GE Vernova (GEV) shares rallied on Wednesday after the energy equipment manufacturer posted a strong Q1 and raised its guidance for the full year.
As investors cheered a $4 billion pre-tax gain from the Prolec GE acquisition that drove earnings to $17.44 a share, GEV saw its 14-day RSI climb into the late 70s, signaling overbought conditions.
GE Vernova stock has been a strong performer in 2026, now up a remarkable 80% versus its year-to-date low.
Beyond this huge one-time gain, the underlying operational data offers a more sustainable reason to stick with GEV shares this year.
The company’s overall backlog went up to an exciting $163 billion in the first quarter, representing a 71% increase on a year-over-year basis.
This exceptional visibility into future revenue is attributed to a global electrification super-cycle. Specifically, GE Vernova is capturing massive demand from data centers and grid stabilization initiatives.
With a book-to-bill ratio set at 2x and free cash flow of $4.8 billion, already surpassing the entirety of 2025, GEV presents a compelling case for long-term growth despite its premium valuation of about 70x forward earnings.

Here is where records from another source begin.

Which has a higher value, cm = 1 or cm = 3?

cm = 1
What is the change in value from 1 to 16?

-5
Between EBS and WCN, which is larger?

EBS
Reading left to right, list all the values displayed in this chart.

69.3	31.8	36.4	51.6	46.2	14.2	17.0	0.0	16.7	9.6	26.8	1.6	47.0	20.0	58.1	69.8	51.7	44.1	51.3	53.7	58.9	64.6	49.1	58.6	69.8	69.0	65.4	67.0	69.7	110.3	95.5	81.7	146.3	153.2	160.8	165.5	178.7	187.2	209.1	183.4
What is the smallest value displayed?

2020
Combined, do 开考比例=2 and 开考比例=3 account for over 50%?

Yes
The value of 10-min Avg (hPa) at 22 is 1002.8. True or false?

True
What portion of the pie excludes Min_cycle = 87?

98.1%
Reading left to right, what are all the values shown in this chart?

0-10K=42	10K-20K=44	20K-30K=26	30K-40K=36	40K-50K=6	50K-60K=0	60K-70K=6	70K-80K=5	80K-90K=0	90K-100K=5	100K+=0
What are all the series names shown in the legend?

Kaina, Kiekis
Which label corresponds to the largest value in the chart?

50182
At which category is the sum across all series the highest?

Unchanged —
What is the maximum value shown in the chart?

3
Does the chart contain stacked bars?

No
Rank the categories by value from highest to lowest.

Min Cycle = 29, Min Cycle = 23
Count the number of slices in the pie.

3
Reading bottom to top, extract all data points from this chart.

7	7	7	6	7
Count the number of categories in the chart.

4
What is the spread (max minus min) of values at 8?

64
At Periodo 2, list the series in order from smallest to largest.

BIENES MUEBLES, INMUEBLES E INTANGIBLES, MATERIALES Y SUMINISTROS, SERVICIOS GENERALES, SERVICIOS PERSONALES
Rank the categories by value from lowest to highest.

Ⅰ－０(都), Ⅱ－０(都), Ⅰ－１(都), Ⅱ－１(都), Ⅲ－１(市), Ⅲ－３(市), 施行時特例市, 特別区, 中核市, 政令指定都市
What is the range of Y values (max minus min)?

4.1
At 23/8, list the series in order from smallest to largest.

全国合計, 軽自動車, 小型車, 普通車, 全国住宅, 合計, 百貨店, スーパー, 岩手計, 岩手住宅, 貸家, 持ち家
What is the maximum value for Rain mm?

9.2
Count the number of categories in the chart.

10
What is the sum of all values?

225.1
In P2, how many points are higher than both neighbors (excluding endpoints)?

GEV’s strong earnings made JPMorgan analysts maintain their “Overweight” rating, with a $1,150 price target on the industrial company on Wednesday.
According to the analysts, the NYSE-listed giant is uniquely positioned to benefit from the twin tailwinds of decarbonization and the massive power requirements of AI-driven data centers.
The investment firm pointed to GE Vernova’s improved pricing power, with new orders priced 10 points to 20 points higher than previous quarters, as a major driver for margin expansion.
In short, JPM dubbed the Q1 release a validation of GEV’s ability to convert its massive backlog into high-margin cash flow. A 0.18% dividend yield makes it even more attractive to own in 2026.
Other Wall Street firms agree with JPM on GE Vernova, especially since it has a history of rallying about 21% on average in May.